[[ THE RECORDS open ]]

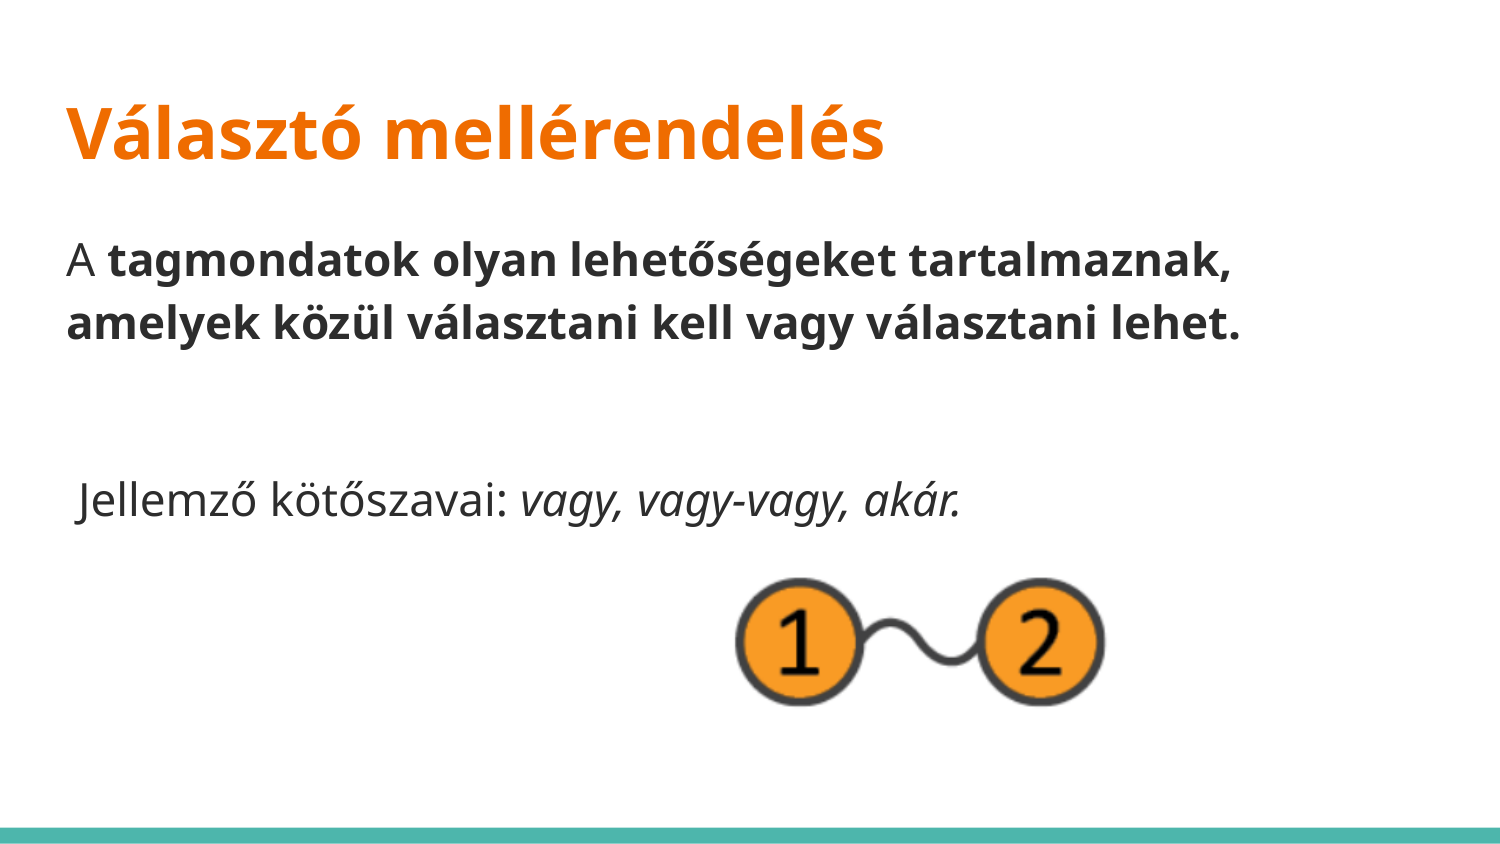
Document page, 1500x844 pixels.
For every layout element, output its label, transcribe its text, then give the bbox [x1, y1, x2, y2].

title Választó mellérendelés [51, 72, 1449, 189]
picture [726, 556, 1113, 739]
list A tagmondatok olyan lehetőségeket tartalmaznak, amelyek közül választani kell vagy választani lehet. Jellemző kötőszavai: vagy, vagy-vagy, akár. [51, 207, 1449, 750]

[[ THE RECORDS closed ]]
[[ THE RECORDS open ]]

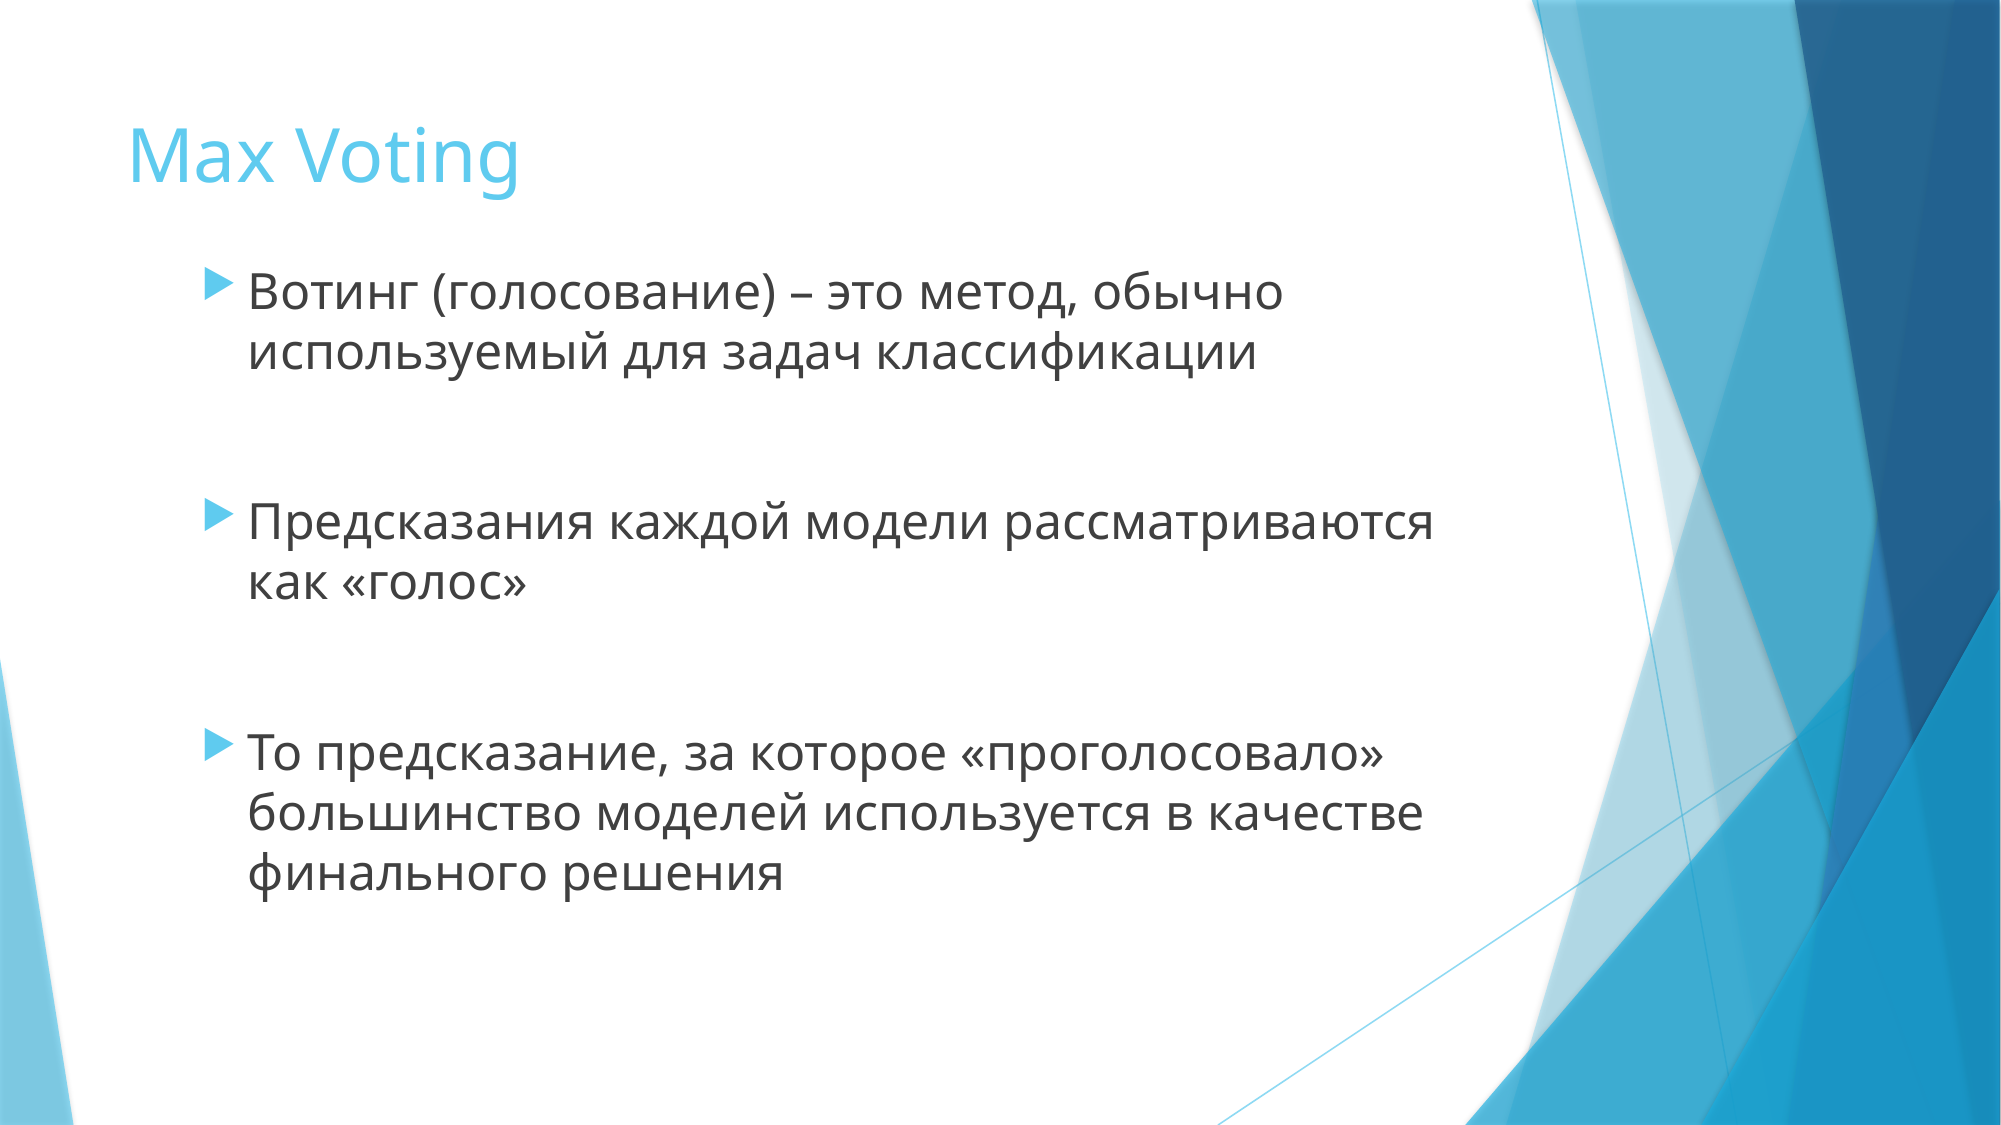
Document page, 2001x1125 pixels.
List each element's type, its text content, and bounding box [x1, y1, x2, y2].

[[ THE RECORDS closed ]]

▶ _PROBLEM_:
Where a line of the records holds the word "Document", copy that line.

▶ _EXPECTED ANSWER_:
Document page, 1500x844 pixels.
Document page, 2001x1125 pixels.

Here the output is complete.